Note that this algorithm produces proofs with very little memory requirements, plus little overhead added to the sequential read from disk. In a proof-of-concept benchmark, proof generation was measured to be ~750 MB/s on a modern solid-state drive and processor, meaning a 4GB state tree (the size of the Cosmos Hub state at the time of writing) could be fully proven in ~5 seconds (without considering parallelization). In conjunction with the RocksDB checkpoint feature, this process can happen in the background without blocking the node from executing later blocks.

_Pseudocode for the range proof generation algorithm:_

- Given a tree and a range of keys to prove:
  - Create a stack of keys (initially empty)
  - **Range iteration:** for every key/value entry within the query range in the backing store:
    - Append `Push(KV(key, value))` to the proof
    - If the current node has a left child, append `Parent` to the proof
    - If the current node has a right child, push the right child's key onto the key stack
    - If the current node does not have a right child:
      - While the current node's key is greater than or equal to the key at the top of the key stack, append `Child` to the proof and pop from the key stack

Note that this algorithm produces the proof in a streaming fashion and has very little memory requirements (the only overhead is the key stack, which will be small even for extremely large trees since its length is a maximum of `log N`).

#### Example Proofs

Let's walk through a concrete proof example. Consider the following tree:

```
       5
      / \
    /     \
  2        9
 / \      /  \
1   4    7    11
   /    / \   /
  3    6   8 10
```

_Small proof:_

First, let's create a proof for a small part of the tree. Let's say the user makes a query for keys `1, 2, 3, 4`.
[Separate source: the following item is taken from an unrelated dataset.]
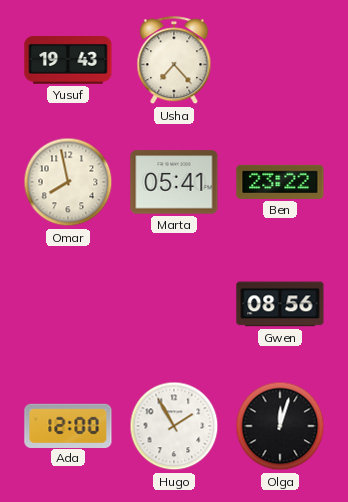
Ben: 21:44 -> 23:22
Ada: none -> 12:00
If we follow our proof generation algorithm, we should get a proof that looks like this:

```
Push(KV(1, <value of 1>)),
Push(KV(2, <value of 2>)),
Parent,
Push(KV(3, <value of 3>)),
Push(KV(4, <value of 4>)),
Parent,
Child,
Push(KVHash(<kv_hash of 5>)),
Parent,
Push(Hash(<hash of 9>)),
Child
```

Let's step through verification to show that this proof works. We'll create a verification stack, which starts out empty, and walk through each operator in the proof, in order:

```
Stack: (empty)
```

We will push a key/value pair on the stack, creating a node. However, note that for verification purposes this node will only need to contain the kv_hash which we will compute at this step.

```
Operator: Push(KV(1, <value of 1>))

Stack:
1
```

```
Operator: Push(KV(2, <value of 2>))

Stack:
1
2
```

Now we connect nodes 1 and 2, with 2 as the parent.

```
Operator: Parent

Stack:
  2
 /
1
```

```
Operator: Push(KV(3, <value of 3>))

Stack:
  2
 /
1
3
```

```
Operator: Push(KV(4, <value of 4>))

Stack:
  2
 /
1
3
4
```

```
Operator: Parent

Stack:
  2
 /
1
  4
 /
3
```

Now connect these two graphs with 4 as the child of 2.

```
Operator: Child

Stack:
  2
 / \
1   4
   /
  3
```

Since the user isn't querying the data from node 5, we only need its kv_hash.

```
Operator: Push(KVHash(<kv_hash of 5>))

Stack:
  2
 / \
1   4
   /
  3
5
```

```
Operator: Parent

Stack:
    5
   /
  2
 / \
1   4
   /
  3
```

We only need the hash of node 9.

```
Operator: Push(Hash(<hash of 9>))

Stack:
    5
   /
  2
 / \
1   4
   /
  3
9
```

```
Operator: Child

Stack:
    5
   / \
  2   9
 / \
1   4
   /
  3
```

Now after going through all these steps, we have sufficient knowlege of the tree's structure and data to compute node hashes in order to verify. At the end, we will have computed a hash for node 5 (the root), and we verify by comparing this hash to the one we expected.